◆ Excerto do texto
<<<<

“CONVERGÊNCIA DAS
PENSÕES” NÃO PASSA
Não obstante a magnitude das pressões internas e externas, o
Tribunal Constitucional declarou inconstitucional, por unanimidade, a “convergência
das pensões” aprovada pelo Governo e pela maioria que o apoia, impedindo assim
a consumação de mais uma acção de rapina, desta vez contra os reformados da
Caixa Geral de Aposentações.
Que a medida era obviamente inconstitucional à luz dos
princípios de qualquer Estado de Direito que se preze é assunto que nem sequer
merece comentários. Essa não era a questão que verdadeiramente estava em discussão.
O que estava legitimamente em dúvida era saber se o Tribunal Constitucional
tinha condições políticas suficientes para produzir uma decisão conforme ao Direito.
De facto, um estridente coro polifónico nunca até hoje visto
nem ouvido no chamado “mundo ocidental” ecoou por toda a Europa nestes últimos meses
com vista a prevenir e a impedir uma decisão do Tribunal Constitucional
português conforme à Constituição e aos princípios estruturantes do Estado de Direito.
Desde os lacaios de Merkel na Comissão Europeia, com Barroso à frente mas muito
bem secundado por Oli Rehn e Joaquim Almunia, até aos mais altos representantes
do capital financeiro internacional, como Mario Draghi e Christine Lagarde,
passando pelas organizações internacionais que destilam ideologia, como a OCDE,
até aos hipócritas calvinistas da Holanda, como o presidente do eurogrupo,
todos, sem excepção, com o mais descarado despudor pressionaram e ameaçaram o
Tribunal Constitucional tentando pela intimidação impedir a decisão que hoje
acabou por ser proferida.
Mas o mesmo se passou cá dentro: desde a matilha de
comentadores a soldo do Governo até aos jagunços do neoliberalismo actuando sob
a alçada da divisa “Saiam da Frente”, sem esquecer o terrorismo ideológico
semanal de Medina Carreira, uns e outros devidamente apoiados pelos grandes
beneficiários do gigantesco saque que está em curso, entre os quais se contam os
chamados “grandes executivos” das empresas chinesas ou das nacionais
fiscalmente deslocalizadas, enfim, todos eles não pararam, diariamente, de vociferar
contra os malefícios de uma decisão do Tribunal Constitucional conforme ao
Direito.

>>>>

◆ Exercícios a fazer
1. Responda às perguntas seguintes com base no texto sobre a convergência das pensões.
(a) Como decidiu o Tribunal Constitucional sobre a "convergência das pensões"?
(b) Contra quem era dirigida a medida, segundo o texto?
(c) Sob que divisa atuavam os "jagunços do neoliberalismo"?
2. Resuma em duas frases o texto sobre a convergência das pensões.
3. Retome o texto sobre a convergência das pensões e continue-o a partir da última frase.

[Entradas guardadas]
<<<<

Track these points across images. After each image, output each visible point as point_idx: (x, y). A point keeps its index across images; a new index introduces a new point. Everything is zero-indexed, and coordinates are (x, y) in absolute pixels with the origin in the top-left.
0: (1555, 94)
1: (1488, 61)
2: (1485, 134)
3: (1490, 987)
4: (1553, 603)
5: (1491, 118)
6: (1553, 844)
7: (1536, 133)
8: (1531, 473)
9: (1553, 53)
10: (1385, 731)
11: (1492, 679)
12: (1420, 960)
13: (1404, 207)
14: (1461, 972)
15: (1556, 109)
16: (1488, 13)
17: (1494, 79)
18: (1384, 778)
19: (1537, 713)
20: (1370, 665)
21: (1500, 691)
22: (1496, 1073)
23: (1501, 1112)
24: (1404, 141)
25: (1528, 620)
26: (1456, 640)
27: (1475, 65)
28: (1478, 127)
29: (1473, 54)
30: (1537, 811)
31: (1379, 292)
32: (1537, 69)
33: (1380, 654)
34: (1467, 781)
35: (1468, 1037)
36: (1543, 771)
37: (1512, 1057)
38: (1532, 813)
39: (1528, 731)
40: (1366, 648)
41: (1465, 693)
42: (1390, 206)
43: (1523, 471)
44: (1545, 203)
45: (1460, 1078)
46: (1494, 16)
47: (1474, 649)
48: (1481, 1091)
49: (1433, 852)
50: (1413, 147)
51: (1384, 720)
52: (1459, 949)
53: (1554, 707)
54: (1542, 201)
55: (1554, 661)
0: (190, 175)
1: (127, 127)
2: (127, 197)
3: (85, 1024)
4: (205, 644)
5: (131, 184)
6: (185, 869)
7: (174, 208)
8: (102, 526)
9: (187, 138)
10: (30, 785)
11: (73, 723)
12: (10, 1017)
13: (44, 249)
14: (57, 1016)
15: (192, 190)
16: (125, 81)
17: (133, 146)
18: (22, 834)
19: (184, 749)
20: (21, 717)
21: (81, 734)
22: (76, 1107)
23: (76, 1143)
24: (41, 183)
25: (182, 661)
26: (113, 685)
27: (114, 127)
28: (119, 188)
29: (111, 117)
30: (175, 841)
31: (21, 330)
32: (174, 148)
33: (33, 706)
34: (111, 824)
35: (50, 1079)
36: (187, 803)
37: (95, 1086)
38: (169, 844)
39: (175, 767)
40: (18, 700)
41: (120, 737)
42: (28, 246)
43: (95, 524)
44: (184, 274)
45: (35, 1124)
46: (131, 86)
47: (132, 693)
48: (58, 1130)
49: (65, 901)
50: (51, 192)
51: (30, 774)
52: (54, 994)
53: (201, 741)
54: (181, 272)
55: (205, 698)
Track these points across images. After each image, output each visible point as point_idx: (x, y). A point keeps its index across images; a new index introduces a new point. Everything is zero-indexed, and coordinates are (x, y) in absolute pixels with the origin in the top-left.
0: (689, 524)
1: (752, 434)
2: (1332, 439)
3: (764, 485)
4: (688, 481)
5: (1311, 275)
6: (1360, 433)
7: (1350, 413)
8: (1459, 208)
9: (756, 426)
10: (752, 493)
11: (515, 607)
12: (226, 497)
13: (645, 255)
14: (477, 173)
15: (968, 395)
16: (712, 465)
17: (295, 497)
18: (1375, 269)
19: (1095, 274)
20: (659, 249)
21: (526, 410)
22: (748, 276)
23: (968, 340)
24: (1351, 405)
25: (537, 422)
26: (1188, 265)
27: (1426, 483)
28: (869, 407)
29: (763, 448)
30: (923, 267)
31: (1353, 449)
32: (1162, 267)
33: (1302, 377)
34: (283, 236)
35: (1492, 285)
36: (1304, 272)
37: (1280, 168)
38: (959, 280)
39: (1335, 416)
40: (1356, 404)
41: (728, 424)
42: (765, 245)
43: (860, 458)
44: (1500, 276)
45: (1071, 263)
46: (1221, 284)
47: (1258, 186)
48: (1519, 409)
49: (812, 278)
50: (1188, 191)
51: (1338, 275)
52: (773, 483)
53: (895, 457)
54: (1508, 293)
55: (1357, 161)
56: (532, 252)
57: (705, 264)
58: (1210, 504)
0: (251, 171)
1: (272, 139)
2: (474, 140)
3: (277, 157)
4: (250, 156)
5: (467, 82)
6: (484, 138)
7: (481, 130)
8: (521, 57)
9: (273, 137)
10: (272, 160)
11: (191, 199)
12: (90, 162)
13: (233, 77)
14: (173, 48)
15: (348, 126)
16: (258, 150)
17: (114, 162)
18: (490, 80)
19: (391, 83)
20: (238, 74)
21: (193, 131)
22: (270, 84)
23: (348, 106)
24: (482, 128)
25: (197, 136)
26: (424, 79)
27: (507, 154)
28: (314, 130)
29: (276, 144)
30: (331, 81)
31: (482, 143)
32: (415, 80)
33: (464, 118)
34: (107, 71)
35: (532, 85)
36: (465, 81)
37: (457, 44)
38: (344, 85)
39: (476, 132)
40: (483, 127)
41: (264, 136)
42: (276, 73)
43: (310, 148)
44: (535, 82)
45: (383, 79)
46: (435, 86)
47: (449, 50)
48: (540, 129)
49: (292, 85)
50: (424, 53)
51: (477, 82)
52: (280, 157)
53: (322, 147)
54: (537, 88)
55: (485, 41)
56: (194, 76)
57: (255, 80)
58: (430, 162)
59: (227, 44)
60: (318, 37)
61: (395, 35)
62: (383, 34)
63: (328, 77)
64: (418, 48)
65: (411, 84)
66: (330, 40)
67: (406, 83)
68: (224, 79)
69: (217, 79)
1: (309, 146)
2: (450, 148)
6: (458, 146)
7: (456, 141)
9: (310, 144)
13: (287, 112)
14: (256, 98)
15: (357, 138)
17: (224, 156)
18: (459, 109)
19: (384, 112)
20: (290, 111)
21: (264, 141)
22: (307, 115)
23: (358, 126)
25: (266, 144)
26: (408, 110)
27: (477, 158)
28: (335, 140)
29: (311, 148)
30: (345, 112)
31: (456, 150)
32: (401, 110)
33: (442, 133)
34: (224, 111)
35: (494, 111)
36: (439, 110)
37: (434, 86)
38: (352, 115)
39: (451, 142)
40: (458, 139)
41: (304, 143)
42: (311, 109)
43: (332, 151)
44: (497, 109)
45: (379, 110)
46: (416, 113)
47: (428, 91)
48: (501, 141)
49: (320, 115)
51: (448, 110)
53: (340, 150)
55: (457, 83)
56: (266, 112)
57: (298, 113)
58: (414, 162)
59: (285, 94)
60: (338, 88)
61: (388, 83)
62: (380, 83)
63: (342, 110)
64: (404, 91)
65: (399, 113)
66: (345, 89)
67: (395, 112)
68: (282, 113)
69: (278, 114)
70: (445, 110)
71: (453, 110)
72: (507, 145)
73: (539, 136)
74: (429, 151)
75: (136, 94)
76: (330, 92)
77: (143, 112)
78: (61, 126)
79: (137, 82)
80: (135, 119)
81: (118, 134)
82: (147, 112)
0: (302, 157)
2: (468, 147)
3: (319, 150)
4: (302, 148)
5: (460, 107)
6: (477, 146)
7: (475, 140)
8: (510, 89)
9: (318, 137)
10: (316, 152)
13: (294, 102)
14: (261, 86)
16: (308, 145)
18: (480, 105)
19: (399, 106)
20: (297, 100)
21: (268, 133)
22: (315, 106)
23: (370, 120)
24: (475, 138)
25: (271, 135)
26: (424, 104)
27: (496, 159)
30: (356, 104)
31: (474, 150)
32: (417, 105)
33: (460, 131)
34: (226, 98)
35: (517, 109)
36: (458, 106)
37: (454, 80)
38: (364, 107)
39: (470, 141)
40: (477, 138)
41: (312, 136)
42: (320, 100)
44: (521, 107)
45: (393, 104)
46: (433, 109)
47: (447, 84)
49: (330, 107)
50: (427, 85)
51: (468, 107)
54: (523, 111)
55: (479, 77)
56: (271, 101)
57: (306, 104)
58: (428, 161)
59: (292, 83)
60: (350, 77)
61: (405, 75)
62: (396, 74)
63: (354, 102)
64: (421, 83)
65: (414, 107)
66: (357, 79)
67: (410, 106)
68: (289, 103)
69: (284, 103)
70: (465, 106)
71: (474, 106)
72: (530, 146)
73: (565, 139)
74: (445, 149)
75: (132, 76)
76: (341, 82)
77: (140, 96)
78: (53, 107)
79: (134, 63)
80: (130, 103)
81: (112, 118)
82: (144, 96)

>>>>

◆ Respostas
1.
(a) Declarou-a inconstitucional, por unanimidade.
(b) Contra os reformados da Caixa Geral de Aposentações.
(c) Sob a divisa "Saiam da Frente".

2. O Tribunal Constitucional declarou inconstitucional, por unanimidade, a "convergência das pensões" aprovada pelo Governo e pela maioria que o apoia, apesar de fortes pressões internas e externas. Segundo o texto, figuras europeias e internacionais como Barroso, Draghi e Lagarde pressionaram e ameaçaram o tribunal, e em Portugal comentadores e grandes beneficiários do saque em curso falaram todos os dias contra uma decisão conforme ao Direito.

3.
E se todos estes juntarmos a acção pérfida do Governo, o
grande instigador de muitas daquelas pressões e ameaças, quer por via da acção directa
de Passos Coelho e de Maria Luís Albuquerque, com a complacência de Cavaco, quer
por via da conivência de Portas, hoje uma espécie de fâmulo de libré do governo
PSD, fica-se com uma ideia mais precisa de quão condicionada estava a decisão
do Tribunal Constitucional.
Mas não é tudo: as reacções que logo a seguir ao anúncio da
decisão se puderam ouvir por parte dos partidos do auto-intitulado “arco da
governabilidade” deixa-nos também uma ideia muito mais clara da precariedade e da
fragilidade institucional em que o Tribunal Constitucional actuou.
O PSD, pela voz do sr. Marco António, atingiu o grau zero da indigência
mental. Não é que o sr. Marco António e o partido, que com Relvas ajudou a colocar no poder, não tenham atributos que os recomendem num mundo
onde o Direito não impere. Certamente que têm, mas naquele “faz de conta” que
estão obrigados a representar quando falam para o grande público não podem
argumentar do modo como esta noite o fizeram. Era como se o ladrão prestes a
ouvir a sentença do juiz tivesse alegado em sua defesa: “Sim, senhor juiz, eu
precisava para o dia seguinte dos 500 contos que roubei. E como a trabalhar só
os iria conseguir passados quatro meses não tive outra alternativa”.
Da reacção do CDS nem adianta falar porque o CDS é hoje um
partido completamente manietado e sem a pretensa autonomia que orgulhosamente
ostentava. Por outras palavras, é hoje um partido sem agenda escondida. O CDS é
o que a Cristas faz aos velhos e aos pequenos comerciantes, o Mota Soares aos
pobres e o Pires de Lima às grandes empresas, com o Portas como valido de
Passos Coelho.
Mas, de todas, a mais estranha é a reacção do PS: como é
possível que depois de tudo o que se passou, depois de mais um “chumbo” da mais
emblemática medida de ajustamento, o PS não exija a demissão do Governo? A
explicação é simples: o PS não pede a demissão do Governo, porque no essencial
está de acordo com a sua política como ainda ontem se viu.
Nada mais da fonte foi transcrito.